The union believes that consistent pressure applied against the company at Starbucks locations, in the community, and in the public arena has resulted in higher wages and more steady work hours for baristas. After about two and half years of organizing, many NYC baristas saw their wage increase almost 25%. The SWU has also remedied individual grievances with the company in areas as diverse as sleep-depriving work schedules, unsanitary working conditions, and abusive managers. The campaign has captivated imaginations around the world with support for the baristas coming from Europe, Korea, and New Zealand, among other places.
Despite the union gains, Starbucks workers still start at a poverty wage in the $7 or $8 per hour range and no baristas are permitted full-time status. While Starbucks frequently touts its health care offering, the company insures just 42% of its workforce- less than Wal-Mart, a company notorious for its poor health care benefits.
"Starbucks public relations prowess won't change the fact that many baristas live in poverty and the majority are not covered by company health care," said Laura De Anda, an SWU member recently fired from an NYC Starbucks for union activity. "As members of the Industrial Workers of the World, baristas are not silenced anymore by Starbucks' fake socially responsible image."
Starbucks and its Chairman Howard Schultz have come under increasing criticism from unions and human rights groups over labor abuses against baristas and coffee farmers.

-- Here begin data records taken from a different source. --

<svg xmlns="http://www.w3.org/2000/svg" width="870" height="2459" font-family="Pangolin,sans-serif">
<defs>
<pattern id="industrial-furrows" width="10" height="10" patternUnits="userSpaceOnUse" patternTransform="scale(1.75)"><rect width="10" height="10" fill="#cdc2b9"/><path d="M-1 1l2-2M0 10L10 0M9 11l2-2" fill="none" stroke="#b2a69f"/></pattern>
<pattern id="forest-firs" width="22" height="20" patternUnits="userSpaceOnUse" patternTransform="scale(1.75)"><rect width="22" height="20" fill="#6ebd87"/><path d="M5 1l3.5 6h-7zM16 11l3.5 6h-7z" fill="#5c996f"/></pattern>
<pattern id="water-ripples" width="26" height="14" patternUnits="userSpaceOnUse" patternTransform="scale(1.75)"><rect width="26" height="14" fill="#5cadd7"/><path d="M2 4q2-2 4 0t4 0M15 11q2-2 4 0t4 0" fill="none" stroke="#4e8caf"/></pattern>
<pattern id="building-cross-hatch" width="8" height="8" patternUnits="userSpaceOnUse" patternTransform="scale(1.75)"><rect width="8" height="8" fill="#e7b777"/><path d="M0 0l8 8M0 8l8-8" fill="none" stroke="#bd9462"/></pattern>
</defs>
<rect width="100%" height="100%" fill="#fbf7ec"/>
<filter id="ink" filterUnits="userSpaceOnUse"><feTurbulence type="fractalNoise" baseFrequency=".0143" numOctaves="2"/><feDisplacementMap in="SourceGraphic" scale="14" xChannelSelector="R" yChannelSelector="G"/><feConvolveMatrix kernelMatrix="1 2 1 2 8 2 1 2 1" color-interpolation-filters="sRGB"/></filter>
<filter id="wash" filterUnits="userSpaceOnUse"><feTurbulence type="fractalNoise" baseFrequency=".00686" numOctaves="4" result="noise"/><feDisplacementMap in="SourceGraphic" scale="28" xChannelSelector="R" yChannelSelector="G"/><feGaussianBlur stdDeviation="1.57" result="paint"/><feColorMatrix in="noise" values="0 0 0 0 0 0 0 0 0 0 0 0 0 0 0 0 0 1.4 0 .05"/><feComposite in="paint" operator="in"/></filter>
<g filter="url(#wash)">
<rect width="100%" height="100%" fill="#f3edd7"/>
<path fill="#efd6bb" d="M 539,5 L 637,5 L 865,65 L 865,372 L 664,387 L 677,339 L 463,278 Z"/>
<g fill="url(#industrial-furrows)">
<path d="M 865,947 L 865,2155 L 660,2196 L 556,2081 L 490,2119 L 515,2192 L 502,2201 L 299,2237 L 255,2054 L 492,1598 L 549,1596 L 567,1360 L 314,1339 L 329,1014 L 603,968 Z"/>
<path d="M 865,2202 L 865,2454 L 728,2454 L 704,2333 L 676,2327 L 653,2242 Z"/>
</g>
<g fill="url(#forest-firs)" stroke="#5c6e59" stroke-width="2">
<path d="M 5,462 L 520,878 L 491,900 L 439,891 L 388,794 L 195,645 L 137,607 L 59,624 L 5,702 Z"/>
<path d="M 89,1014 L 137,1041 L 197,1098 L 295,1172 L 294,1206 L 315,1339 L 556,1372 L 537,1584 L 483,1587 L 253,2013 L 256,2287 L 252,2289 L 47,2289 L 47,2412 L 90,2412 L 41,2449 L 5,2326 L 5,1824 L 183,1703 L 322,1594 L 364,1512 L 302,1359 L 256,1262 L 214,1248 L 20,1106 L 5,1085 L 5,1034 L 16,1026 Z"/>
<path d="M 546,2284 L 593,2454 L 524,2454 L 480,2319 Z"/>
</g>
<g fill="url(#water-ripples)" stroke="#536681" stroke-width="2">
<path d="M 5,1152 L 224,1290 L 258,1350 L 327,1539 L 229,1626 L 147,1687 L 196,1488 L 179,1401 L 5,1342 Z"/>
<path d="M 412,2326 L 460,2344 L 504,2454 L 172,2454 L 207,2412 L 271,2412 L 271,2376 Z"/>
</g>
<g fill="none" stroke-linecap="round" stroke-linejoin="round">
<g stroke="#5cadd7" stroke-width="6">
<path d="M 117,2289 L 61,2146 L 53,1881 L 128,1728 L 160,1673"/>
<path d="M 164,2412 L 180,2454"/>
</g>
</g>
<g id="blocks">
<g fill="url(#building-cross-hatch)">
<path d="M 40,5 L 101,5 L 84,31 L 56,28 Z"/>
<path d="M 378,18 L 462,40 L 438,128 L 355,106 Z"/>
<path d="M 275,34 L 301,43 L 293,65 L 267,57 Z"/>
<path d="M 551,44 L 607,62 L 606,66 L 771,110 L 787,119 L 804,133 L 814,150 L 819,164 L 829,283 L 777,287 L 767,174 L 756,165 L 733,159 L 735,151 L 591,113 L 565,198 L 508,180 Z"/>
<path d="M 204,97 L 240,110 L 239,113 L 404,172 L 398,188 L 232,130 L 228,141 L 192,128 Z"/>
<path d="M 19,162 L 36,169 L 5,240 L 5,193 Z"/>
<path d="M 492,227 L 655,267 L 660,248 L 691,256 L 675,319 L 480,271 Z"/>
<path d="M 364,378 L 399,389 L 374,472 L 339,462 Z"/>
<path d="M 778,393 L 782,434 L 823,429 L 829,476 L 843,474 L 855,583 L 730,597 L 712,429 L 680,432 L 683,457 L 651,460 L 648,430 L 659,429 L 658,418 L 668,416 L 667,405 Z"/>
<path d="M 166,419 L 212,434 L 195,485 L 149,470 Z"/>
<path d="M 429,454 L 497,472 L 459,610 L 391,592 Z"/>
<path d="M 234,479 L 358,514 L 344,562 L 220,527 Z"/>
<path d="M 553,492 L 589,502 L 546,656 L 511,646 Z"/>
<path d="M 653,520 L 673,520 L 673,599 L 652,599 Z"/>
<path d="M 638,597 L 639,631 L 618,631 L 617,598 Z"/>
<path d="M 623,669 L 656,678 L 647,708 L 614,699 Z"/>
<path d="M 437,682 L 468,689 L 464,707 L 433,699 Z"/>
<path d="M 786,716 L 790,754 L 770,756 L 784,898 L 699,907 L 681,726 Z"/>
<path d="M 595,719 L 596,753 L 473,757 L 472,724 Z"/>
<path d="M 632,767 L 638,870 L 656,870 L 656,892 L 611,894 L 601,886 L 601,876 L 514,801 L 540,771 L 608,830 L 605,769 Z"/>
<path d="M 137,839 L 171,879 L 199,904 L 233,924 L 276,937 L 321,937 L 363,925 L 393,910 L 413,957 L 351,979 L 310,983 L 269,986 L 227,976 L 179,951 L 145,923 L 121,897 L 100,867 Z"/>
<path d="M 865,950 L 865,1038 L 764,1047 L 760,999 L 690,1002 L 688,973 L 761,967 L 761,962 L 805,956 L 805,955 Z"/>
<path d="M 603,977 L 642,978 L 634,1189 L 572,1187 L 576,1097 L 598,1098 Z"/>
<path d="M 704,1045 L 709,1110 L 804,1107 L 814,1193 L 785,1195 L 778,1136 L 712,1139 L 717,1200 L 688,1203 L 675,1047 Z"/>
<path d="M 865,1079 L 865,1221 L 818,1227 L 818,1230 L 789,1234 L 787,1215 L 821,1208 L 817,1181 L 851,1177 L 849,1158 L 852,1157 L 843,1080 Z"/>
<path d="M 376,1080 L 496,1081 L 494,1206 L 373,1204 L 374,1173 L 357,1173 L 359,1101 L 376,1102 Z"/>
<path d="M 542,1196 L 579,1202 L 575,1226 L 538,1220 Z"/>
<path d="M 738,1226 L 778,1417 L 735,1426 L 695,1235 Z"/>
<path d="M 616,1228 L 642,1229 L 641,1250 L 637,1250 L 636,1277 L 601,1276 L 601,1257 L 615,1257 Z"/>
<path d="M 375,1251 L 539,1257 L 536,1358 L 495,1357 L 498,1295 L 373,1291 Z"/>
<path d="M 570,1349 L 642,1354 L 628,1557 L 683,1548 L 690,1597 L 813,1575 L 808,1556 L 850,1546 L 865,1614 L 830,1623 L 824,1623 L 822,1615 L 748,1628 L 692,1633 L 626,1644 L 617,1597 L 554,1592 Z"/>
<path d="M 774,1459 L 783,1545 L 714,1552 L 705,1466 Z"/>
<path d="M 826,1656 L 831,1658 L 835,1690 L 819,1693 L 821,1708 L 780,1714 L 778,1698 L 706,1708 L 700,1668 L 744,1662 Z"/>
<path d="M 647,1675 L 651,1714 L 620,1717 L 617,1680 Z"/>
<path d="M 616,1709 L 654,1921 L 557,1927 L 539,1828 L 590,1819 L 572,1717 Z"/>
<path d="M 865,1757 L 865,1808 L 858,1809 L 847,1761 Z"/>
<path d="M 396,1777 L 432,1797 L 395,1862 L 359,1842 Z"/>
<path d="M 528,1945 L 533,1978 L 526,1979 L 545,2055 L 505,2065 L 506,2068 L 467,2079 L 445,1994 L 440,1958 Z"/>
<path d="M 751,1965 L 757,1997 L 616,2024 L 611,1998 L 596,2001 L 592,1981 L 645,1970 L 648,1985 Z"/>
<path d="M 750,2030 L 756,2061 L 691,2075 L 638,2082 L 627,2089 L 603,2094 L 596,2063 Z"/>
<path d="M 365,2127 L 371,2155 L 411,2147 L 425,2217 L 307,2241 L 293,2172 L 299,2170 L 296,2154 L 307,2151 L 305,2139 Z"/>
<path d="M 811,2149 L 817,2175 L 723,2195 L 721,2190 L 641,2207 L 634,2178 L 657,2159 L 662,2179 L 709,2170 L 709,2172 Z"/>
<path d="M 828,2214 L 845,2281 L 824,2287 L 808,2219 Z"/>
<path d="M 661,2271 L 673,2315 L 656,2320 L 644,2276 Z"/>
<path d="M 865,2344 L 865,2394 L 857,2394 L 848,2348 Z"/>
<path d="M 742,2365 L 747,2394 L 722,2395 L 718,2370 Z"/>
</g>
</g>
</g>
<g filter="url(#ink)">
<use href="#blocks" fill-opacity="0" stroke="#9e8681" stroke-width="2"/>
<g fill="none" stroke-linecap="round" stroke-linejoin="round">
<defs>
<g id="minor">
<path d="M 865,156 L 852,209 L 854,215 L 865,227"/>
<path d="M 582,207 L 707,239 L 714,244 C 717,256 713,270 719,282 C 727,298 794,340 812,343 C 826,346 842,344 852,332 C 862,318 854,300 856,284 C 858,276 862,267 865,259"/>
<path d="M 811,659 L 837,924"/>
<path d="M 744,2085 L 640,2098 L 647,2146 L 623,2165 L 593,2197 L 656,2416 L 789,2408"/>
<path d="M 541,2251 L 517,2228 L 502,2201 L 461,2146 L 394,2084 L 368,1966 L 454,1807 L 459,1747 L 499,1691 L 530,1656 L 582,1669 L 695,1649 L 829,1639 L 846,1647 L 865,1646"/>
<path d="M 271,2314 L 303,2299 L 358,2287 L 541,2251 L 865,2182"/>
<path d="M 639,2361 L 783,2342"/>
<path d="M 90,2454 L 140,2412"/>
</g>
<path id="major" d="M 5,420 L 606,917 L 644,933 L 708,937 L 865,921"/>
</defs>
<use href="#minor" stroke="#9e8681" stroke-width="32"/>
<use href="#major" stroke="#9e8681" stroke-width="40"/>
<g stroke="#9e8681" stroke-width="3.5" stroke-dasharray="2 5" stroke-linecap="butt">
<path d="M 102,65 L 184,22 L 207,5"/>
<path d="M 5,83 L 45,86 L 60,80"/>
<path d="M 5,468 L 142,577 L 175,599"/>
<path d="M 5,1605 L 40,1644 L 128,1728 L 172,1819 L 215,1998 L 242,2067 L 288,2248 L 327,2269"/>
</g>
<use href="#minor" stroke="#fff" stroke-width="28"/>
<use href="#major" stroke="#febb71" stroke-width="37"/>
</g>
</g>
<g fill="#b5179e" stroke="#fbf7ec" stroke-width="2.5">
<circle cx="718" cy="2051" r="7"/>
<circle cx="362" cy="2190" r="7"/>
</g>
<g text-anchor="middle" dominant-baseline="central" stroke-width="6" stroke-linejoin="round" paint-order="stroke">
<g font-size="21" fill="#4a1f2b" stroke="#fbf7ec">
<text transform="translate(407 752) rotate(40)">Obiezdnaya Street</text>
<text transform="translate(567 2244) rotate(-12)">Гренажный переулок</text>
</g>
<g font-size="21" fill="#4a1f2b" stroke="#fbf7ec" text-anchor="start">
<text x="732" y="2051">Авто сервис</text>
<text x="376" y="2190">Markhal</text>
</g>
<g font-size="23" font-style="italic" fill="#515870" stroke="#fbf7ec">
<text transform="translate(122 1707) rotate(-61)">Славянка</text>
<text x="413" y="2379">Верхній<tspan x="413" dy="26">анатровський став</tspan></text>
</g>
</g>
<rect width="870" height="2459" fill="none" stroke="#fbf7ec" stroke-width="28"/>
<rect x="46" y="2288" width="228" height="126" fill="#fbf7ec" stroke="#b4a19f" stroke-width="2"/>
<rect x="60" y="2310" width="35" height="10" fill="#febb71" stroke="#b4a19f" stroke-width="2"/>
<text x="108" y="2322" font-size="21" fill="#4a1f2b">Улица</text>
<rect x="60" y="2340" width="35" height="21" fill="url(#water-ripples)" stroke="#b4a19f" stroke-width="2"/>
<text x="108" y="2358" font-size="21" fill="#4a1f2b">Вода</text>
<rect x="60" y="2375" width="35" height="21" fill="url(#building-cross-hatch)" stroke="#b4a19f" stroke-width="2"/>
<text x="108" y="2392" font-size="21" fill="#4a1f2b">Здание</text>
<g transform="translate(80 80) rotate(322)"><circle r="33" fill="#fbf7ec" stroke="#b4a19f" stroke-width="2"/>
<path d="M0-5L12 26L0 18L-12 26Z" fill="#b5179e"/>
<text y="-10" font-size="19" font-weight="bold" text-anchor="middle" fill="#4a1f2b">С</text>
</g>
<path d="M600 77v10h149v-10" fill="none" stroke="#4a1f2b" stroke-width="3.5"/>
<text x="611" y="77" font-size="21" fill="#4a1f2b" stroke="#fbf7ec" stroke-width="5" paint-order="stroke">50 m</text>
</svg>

In March 2006, the company entered into a settlement agreement with the National Labor Relations Board over unfair labor practice charges from the SWU. The company had to reinstate two workers discharged for organizing activity and rescind national policies against sharing written union information and wearing union pins.
After the settlement agreement, the coffee giant has continued union-busting with impunity in a bid to destroy the SWU. Six SWU baristas are currently out of a job in retaliation for their union activity. Company threats, surveillance, and propaganda continue full steam ahead. Instead of moving toward substantive respect for workers, the company has responded to its increasingly vocal critics with more public relations efforts including full-page ads in the New York Times defending its benefits and the slick but hollow website www.whatmakescoffeegood.com.
"If Starbucks respects employees right to join a union, a Caramel Frappuccino is an authentic Italian coffee drink," quipped New York City barista and SWU member Pete Montalbano. "Howard Schultz and Starbucks need to face the fact that we're here, we're growing, and we have a right to exist."